O prazo de tolerância de 180 dias
A maioria dos contratos de compra de imóvel na planta traz uma cláusula que permite um atraso de até 180 dias corridos além da data prevista. Esse prazo de tolerância é amparado pela Lei nº 4.591/1964 e aceito pela Justiça, desde que a cláusula esteja escrita de forma clara e visível no contrato. Dentro desse período, o atraso não é considerado descumprimento do contrato.
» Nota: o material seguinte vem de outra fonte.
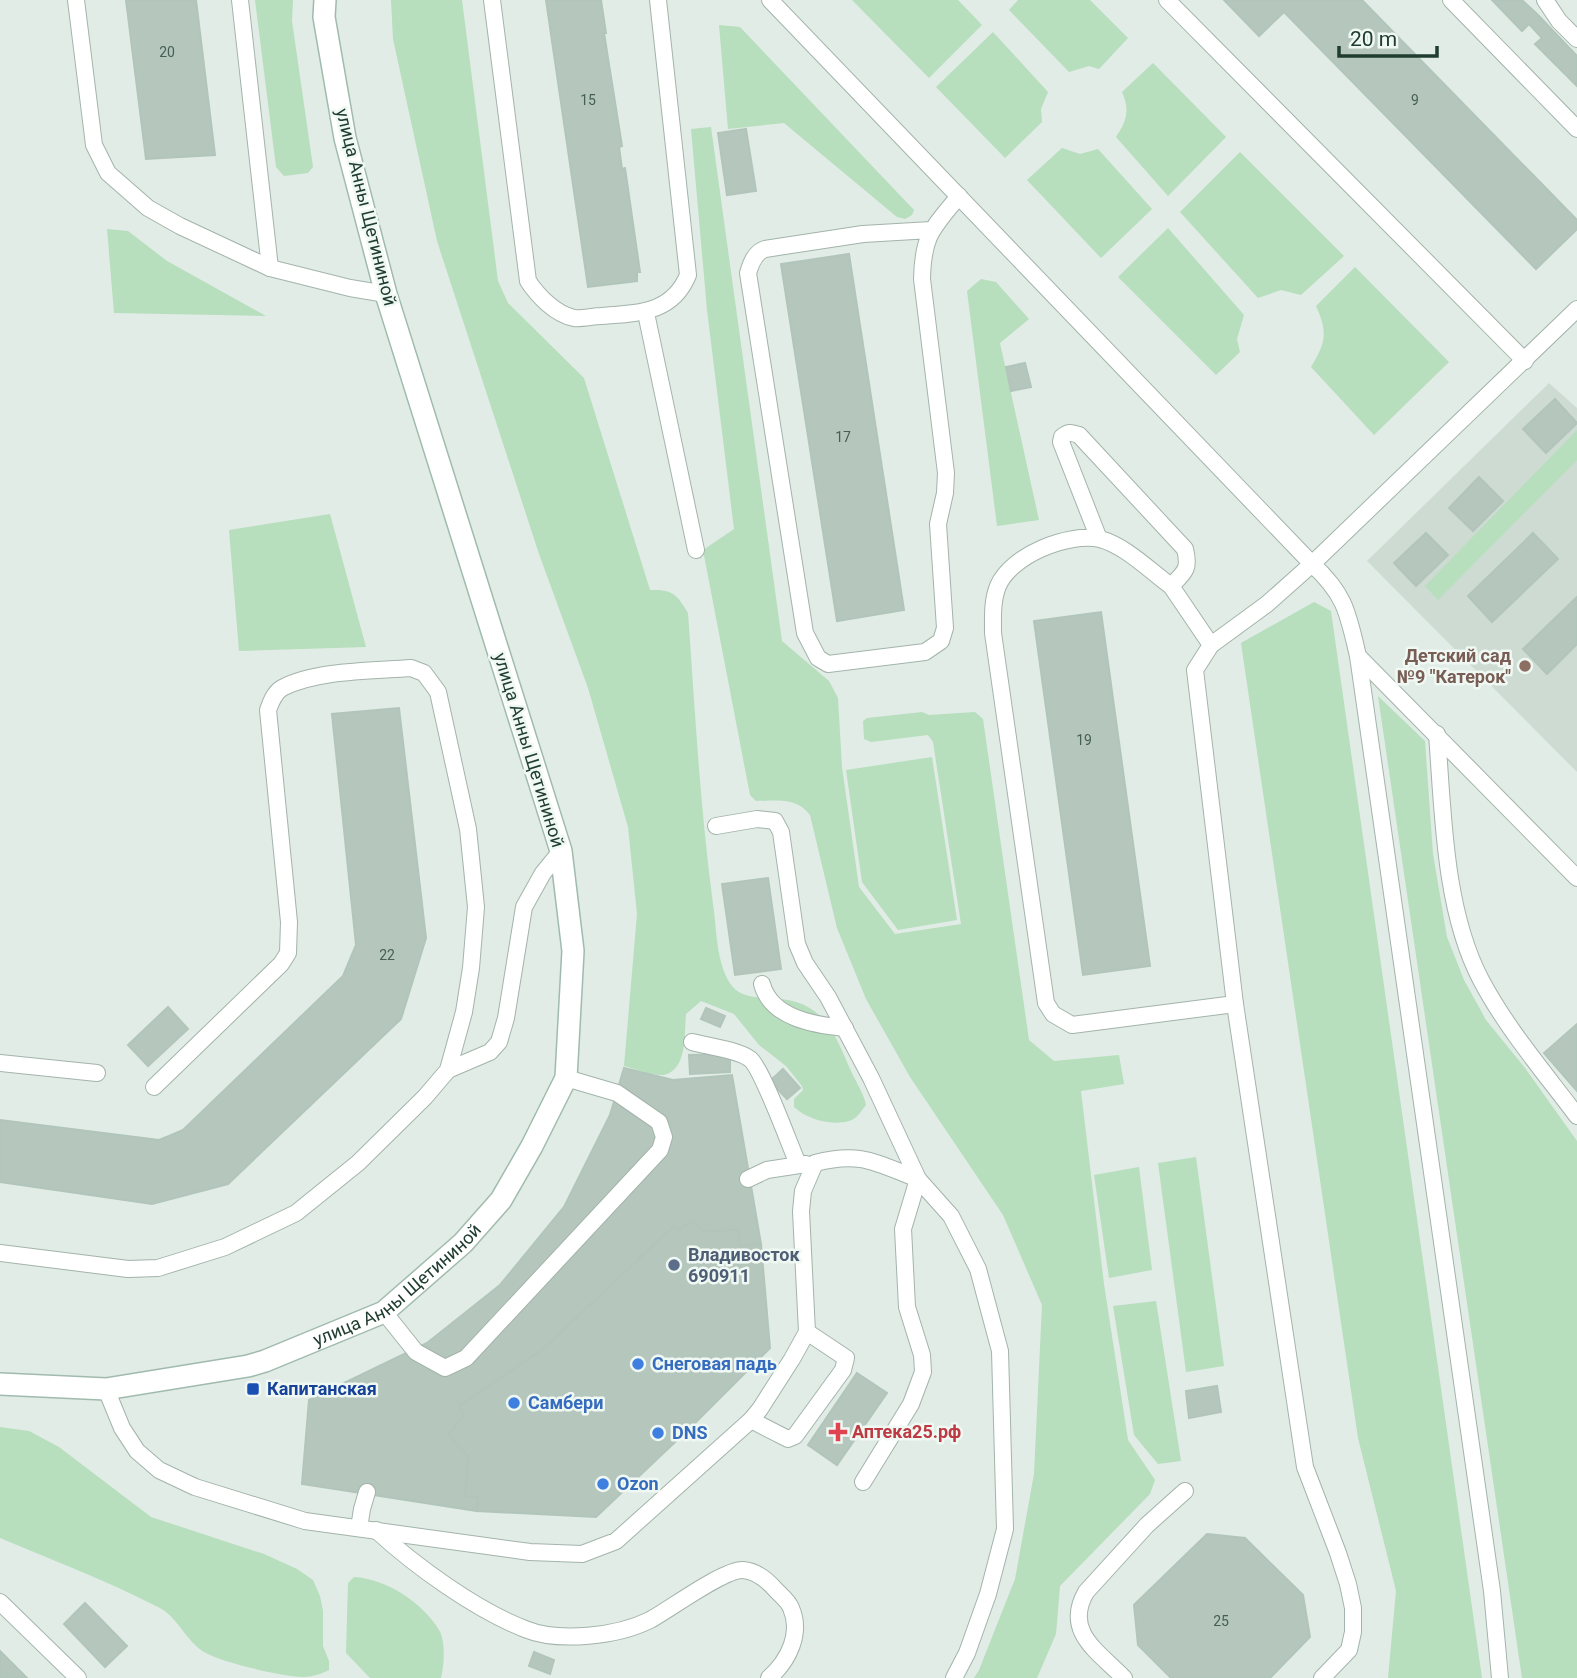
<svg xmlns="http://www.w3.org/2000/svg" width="1577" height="1678" font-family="Roboto,sans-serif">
<rect width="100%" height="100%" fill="#e0ece5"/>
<polygon fill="#cedbd3" points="1549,383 1577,408 1577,772 1367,561"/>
<g fill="#b7debd">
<polygon points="255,0 293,0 292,21 313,167 308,173 284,176 276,167"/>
<path d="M391,0h71l36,281 10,22 76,75 66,212c22,-1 27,4 38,23 7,97 12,194 25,291 4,26 3,61 19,82 11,15 40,11 56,14 39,7 49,40 63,71 6,13 12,21 15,34 -5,6 -9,14 -17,16 -19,5 -42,-2 -55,-14v-8l9,-9 -1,-4 -16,-20 -27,-21 -25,-31 -33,-13 -15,13c-2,18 2,56 -22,61 -11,1 -29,-6 -40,-9l13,-152 -9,-87 -40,-139 -49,-134 -102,-313 -44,-202z"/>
<polygon points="852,0 958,0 982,25 929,78"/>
<polygon points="1018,0 1090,0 1128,38 1099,69 1089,66 1069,72 1009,10"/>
<polygon points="719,25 740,27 914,210 912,215 905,219 897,217 784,123 728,129"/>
<polygon points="993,32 1048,92 1041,109 1042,122 1005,158 936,87"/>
<path d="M1153,63l73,74 -58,59 -52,-59c11,-16 14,-27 6,-45z"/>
<path d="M711,127l71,514 47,40 9,17 4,69 17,120 36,47 66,-10 -28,-182 -5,-7 -57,7 -7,-3 -1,-18 4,-3 55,-6 7,3 46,-3 8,7 46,321 25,21 65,-6 5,29 -43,7 23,193 24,156 27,40 -5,14 -90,92 -4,48 -19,44h-63l5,-8 36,-91 19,-105 8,-169 -39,-90 -93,-138 -44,-78 -29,-71 -27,-113c-14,-18 -33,-14 -54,-14l-6,-6 -47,-245 31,-21 -27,-219 -16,-181z"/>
<polygon points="1062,148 1080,154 1098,149 1152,209 1101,258 1027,180"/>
<polygon points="1240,152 1344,256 1301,295 1281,290 1258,298 1180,212"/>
<polygon points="1168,228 1244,315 1237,339 1240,352 1216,375 1118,277"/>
<polygon points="107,229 128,231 167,261 266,316 114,313"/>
<path d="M1355,267l94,95 -75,73 -63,-68c15,-24 17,-35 5,-61z"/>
<polygon points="981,279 996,282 1029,319 1000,343 1039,520 997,526 967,291"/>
<polygon points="1577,430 1577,460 1438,600 1425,586"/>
<polygon points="330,514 366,647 239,651 229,530"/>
<polygon points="1314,602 1331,611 1482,1678 1388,1678 1396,1591 1358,1438 1241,643"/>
<polygon points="1378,696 1425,741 1433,854 1447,937 1464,980 1486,1020 1525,1068 1577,1141 1577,1678 1522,1678"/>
<polygon points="932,757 957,920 898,930 862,882 846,770"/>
<polygon points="1196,1157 1224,1366 1186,1372 1158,1163"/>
<polygon points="1139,1167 1152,1270 1109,1278 1094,1175"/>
<polygon points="1156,1301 1181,1461 1158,1464 1134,1435 1113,1306"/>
<path d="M0,1427l29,4 30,16 92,70 113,37 33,15 16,11 7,16 3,15v35l6,15v9c-8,4 -17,7 -26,7 -22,-1 -80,-14 -99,-25 -19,-12 -26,-35 -46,-45 -51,-26 -105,-47 -158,-69z"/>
<path d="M354,1577c32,2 68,25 85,53 7,12 5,35 2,48h-71l-24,-25 2,-70z"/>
</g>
<g fill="#b5c6bd" stroke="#b2c5bb" stroke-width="2">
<polygon points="126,0 196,0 215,155 146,159"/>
<polygon points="546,0 601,0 606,33 604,33 622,146 619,147 622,169 625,168 640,272 637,272 637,281 588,287"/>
<polygon points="1224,0 1362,0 1577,220 1577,229 1536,269 1284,12 1259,36"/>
<polygon points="1492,0 1522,0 1538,15 1577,56 1577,86 1535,44 1542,38 1529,24 1522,31"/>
<polygon points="746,129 756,191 727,195 718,133"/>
<polygon points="849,254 904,610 837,621 781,264"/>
<polygon points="1025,363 1031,387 1011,391 1006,367"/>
<polygon points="1555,399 1577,423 1546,453 1523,429"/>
<polygon points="1479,477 1503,501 1473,531 1449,508"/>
<polygon points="1426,533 1448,555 1416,586 1394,563"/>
<polygon points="1533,533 1558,559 1492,622 1468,596"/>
<polygon points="1577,597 1577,644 1547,674 1523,649"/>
<polygon points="1101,612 1150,966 1083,975 1034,621"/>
<polygon points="399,708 426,938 401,1019 228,1184 152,1204 0,1182 0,1120 159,1140 169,1136 183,1130 343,976 356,945 332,714"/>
<polygon points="768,878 781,969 735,975 722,884"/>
<polygon points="168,1007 188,1029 148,1066 128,1045"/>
<polygon points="706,1008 725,1016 720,1027 701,1019"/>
<polygon points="1577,1024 1577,1091 1544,1053"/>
<polygon points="730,1054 730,1072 690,1074 689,1055"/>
<polygon points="624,1068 673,1080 732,1075 761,1244 740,1246 738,1230 703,1231 691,1221 679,1231 674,1226 542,1350 459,1406 464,1416 448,1435 468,1456 465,1496 478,1497 477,1511 302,1484 309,1400 427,1343 500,1285 564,1207 610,1115"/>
<polygon points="783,1069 800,1088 787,1099 770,1081"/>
<polygon points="691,1221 703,1231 738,1230 740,1246 761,1244 770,1348 692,1426 596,1517 477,1511 478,1497 465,1496 468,1456 448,1435 464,1416 459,1406 542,1350 674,1226 679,1231"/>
<polygon points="857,1373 887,1393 837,1465 808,1445"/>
<polygon points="1217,1386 1221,1412 1189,1418 1186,1391"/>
<polygon points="1207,1534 1245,1538 1303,1595 1310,1637 1270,1678 1171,1678 1138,1645 1134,1605"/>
<polygon points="85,1603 127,1646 105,1667 64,1624"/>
<polygon points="0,1651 27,1678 0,1678"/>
<polygon points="534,1652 554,1660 550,1674 529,1666"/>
</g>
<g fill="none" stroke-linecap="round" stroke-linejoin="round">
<defs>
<g id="service">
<polyline points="76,0 94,145 108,173 148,208 180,226 270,268 350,288 386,294"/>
<polyline points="240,0 270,268"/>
<path d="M492,0l36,281c10,15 27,33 46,37 8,1 19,-2 27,-2 36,-3 71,-2 87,-41l-30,-275"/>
<polyline points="770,0 1312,564 1577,309"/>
<polyline points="1167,0 1525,361"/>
<polyline points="1451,0 1577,129"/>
<polyline points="1545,0 1559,21 1577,39"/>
<path d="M931,230l-68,4 -98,15c-10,3 -14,14 -17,24l57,360 13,25 10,6 97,-12 16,-11 4,-13 -7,-104 7,-31 1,-20 -24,-194c1,-44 10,-50 37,-83"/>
<polyline points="646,313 696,550"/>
<path d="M1099,539l-38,-97 1,-5c6,-5 9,-5 17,-2l106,114c5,20 0,23 -14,37 -21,-15 -45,-40 -71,-47 -31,-7 -89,16 -102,47 -6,15 -5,31 -5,47l53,370 7,11 19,11 163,-21"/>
<polyline points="1171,586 1211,645"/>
<polyline points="1358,656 1577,878"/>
<path d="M1437,734c6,78 7,176 44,246 26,49 63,92 96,136"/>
<polyline points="716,826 757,819 775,821 781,832 797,944 805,963 828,997 871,1078 918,1179 951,1216 978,1269 1000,1351 1005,1529 988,1594 967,1653 954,1678"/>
<path d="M762,984c9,34 52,41 83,44"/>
<path d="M692,1042c15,4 47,8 58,17 12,9 40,87 48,105"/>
<polyline points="0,1063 97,1073"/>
<polyline points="448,1070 490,1052 499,1042 506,1018 524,907 543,873 561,851"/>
<polyline points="748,1179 767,1170 806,1164"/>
<path d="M0,1253l128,16 30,-1 67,-21 71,-34 62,-50 67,-66 23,-27 16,-58 7,-44 5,-61 -8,-78 -30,-137 -14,-19 -13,-5c-38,3 -95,2 -129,20 -8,5 -11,14 -14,22l21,212 -1,31 -7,11 -127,123"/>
<polyline points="384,1312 416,1352 445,1368 466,1358 660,1150 664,1137 659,1122 617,1093 566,1078"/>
<path d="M106,1389l16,39 15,23 22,19 36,17 110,34 225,31 52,2 34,-13 135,-121 9,-11 32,-50 15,-27 -6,-121 2,-20 12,-28c46,-12 61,0 103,16"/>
<polyline points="751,1420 788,1439 795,1436 843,1370 846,1358 807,1332"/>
<polyline points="863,1482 911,1404 923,1372 922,1355 907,1307 903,1229 918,1179"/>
<polyline points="359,1528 362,1509 367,1492"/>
<path d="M376,1530c39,36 100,80 149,99 34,14 93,7 125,-9 19,-10 74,-51 93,-50 13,1 22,8 31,18 5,6 14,12 17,20 11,25 -2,52 -22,70"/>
<polyline points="0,1602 78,1678"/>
<path d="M1124,1678c-25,-26 -61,-46 -38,-86l61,-67 38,-34"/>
<path d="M1322,1678l27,-28 4,-18v-24l-5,-24 -10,-31 -33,-86 -70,-463 -40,-334 16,-25 56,-41 45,-40c34,31 36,50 46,92l134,935 8,87"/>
</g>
<g id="secondary">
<path id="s1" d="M0,1384l106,5 142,-23 17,-5 119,-49 79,-69 38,-43 31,-54 34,-68 7,-127 -12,-100 -175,-557 -41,-156 -21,-121 1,-17"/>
</g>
</defs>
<use href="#service" stroke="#a3b4ab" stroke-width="18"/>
<use href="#secondary" stroke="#a0bbae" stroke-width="24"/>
<use href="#service" stroke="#fff" stroke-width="16"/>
<use href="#secondary" stroke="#fff" stroke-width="21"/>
</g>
<circle fill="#8d6e63" stroke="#f0f8f3" stroke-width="2.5" cx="1525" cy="666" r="7"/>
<circle fill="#5c6f8a" stroke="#f0f8f3" stroke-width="2.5" cx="674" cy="1265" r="7"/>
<g fill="#3f7fe0" stroke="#f0f8f3" stroke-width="2.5">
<circle cx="638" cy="1364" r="7"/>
<circle cx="514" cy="1403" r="7"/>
<circle cx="658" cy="1433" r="7"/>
<circle cx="603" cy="1484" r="7"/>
</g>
<rect fill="#1a4fb4" stroke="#f0f8f3" stroke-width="2.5" x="246" y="1382" width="14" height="14" rx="3.5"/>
<path fill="#e0444e" stroke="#f0f8f3" stroke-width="2.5" d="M834.5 1421.5h7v7h7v7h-7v7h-7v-7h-7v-7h7z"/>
<g text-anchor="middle" stroke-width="5" stroke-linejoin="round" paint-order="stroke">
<g font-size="14" fill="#455f54">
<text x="167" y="57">20</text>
<text x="588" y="105">15</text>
<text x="1415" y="105">9</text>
<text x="843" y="442">17</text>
<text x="1084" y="745">19</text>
<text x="387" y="960">22</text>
<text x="1221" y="1626">25</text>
</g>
<g font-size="18" fill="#203d31" stroke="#f0f8f3">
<text transform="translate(366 207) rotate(76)" y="6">улица Анны Щетининой</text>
<text transform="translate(529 750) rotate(73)" y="6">улица Анны Щетининой</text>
<text dy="6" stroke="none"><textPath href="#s1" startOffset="422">улица Анны Щетининой</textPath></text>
</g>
<g font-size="18" font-weight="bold" fill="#785e54" stroke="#f0f8f3" text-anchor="end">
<text x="1511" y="662">Детский сад<tspan x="1511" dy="21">№9 "Катерок"</tspan></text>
</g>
<g font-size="18" font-weight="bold" fill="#4e5e75" stroke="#f0f8f3" text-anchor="start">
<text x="688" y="1261">Владивосток<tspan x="688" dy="21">690911</tspan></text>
</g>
<g font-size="18" font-weight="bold" fill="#366cbe" stroke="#f0f8f3" text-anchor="start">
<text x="652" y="1370">Снеговая падь</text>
<text x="528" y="1409">Самбери</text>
<text x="672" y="1439">DNS</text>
<text x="617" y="1490">Ozon</text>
</g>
<g font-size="18" font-weight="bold" fill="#164399" stroke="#f0f8f3" text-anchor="start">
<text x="267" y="1395">Капитанская</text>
</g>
<g font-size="18" font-weight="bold" fill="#be3a42" stroke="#f0f8f3" text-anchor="start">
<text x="852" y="1438">Аптека25.рф</text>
</g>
</g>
<path d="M1339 46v10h98v-10" fill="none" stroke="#203d31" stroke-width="3.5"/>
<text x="1350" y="46" font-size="21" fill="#203d31" stroke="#f0f8f3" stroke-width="5" paint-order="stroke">20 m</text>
</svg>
O problema começa quando a construtora ultrapassa esses 180 dias sem entregar as chaves. A partir daí, o comprador passa a ter direitos específicos previstos em lei.
Direitos do comprador após o prazo
Quando o atraso supera o período de tolerância, o consumidor pode buscar diferentes formas de reparação. Entre os principais pontos reconhecidos pela Justiça estão:
- Indenização pelo atraso, geralmente calculada como um percentual mensal sobre o valor já pago, para compensar o tempo de espera.
- Ressarcimento de despesas comprovadas, como o aluguel pago enquanto o imóvel não é entregue.
- Suspensão de cobranças indevidas, já que o comprador não deve arcar com IPTU e condomínio referentes ao período de atraso da obra.
- Rescisão do contrato com devolução dos valores, quando o comprador não quiser mais aguardar a entrega.
Na rescisão, os valores pagos devem ser devolvidos com correção monetária, conforme prevê o Código de Defesa do Consumidor.
Como se proteger desde o início
Diante do atraso, o primeiro passo é notificar a construtora por escrito, pedindo uma nova previsão formal de entrega. Esse registro serve de prova caso o caso chegue à Justiça. Também é importante guardar todos os comprovantes de pagamento, o contrato assinado, as mensagens trocadas e os recibos de despesas extras, como aluguel e mudança.
Cada contrato tem particularidades, e a forma de cálculo da indenização pode variar conforme as cláusulas e as circunstâncias do caso. Por isso, a leitura atenta do contrato faz diferença na hora de entender o que pode ser exigido.